Saved entries:
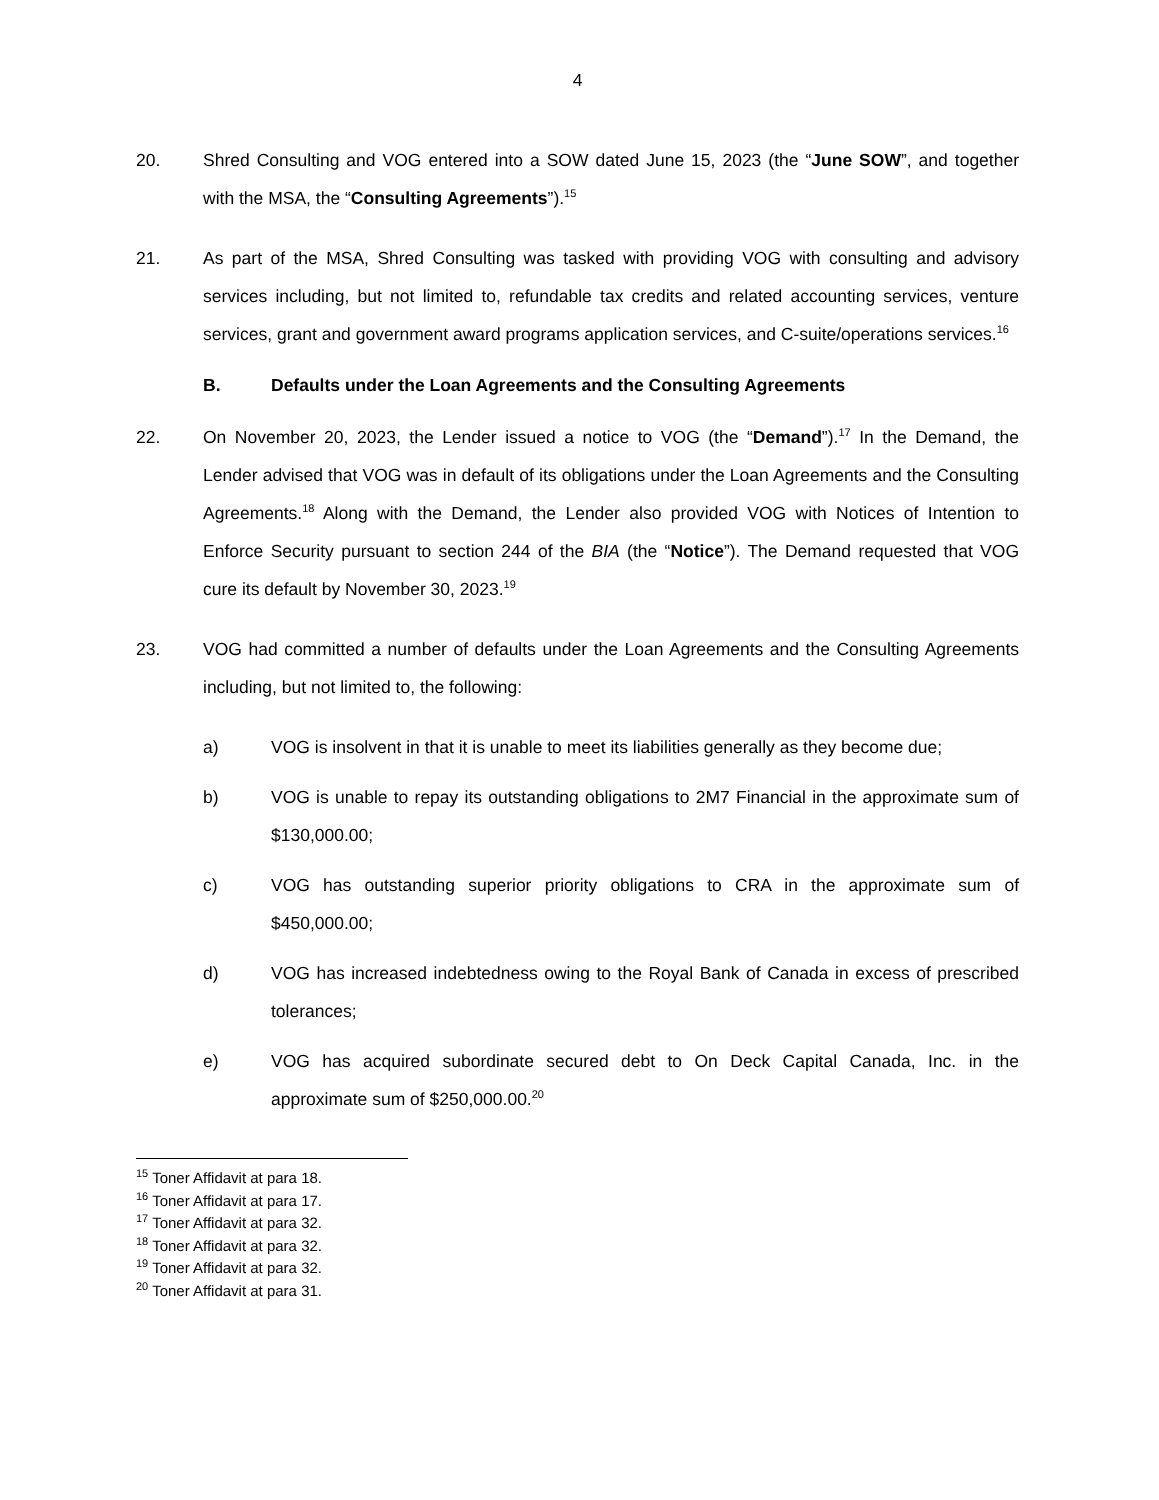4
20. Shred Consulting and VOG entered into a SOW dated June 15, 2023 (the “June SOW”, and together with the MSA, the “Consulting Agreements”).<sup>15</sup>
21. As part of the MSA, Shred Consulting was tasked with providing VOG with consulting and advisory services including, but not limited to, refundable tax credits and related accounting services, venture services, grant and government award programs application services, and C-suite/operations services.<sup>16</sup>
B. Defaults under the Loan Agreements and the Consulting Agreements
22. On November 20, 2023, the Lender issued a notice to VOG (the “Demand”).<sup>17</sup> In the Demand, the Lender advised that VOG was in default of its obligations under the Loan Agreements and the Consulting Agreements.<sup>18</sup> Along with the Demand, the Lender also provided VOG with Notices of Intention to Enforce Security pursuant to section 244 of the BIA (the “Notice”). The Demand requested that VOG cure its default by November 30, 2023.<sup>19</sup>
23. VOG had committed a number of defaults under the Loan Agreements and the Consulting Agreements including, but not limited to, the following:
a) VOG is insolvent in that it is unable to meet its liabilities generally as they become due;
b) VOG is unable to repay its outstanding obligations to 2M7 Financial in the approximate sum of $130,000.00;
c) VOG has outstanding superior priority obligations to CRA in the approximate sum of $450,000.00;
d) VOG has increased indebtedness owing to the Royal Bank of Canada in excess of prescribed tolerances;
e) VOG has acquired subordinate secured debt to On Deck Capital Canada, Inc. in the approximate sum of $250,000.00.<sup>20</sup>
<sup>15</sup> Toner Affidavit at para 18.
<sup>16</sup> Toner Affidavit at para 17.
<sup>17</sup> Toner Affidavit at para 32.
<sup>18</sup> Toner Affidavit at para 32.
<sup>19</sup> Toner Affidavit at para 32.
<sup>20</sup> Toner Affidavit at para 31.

EXERCISE BRIEF: Filter the lines above, keeping and copying those that contain "approximate".

ANSWER BELOW:
b) VOG is unable to repay its outstanding obligations to 2M7 Financial in the approximate sum of $130,000.00;
c) VOG has outstanding superior priority obligations to CRA in the approximate sum of $450,000.00;
e) VOG has acquired subordinate secured debt to On Deck Capital Canada, Inc. in the approximate sum of $250,000.00.<sup>20</sup>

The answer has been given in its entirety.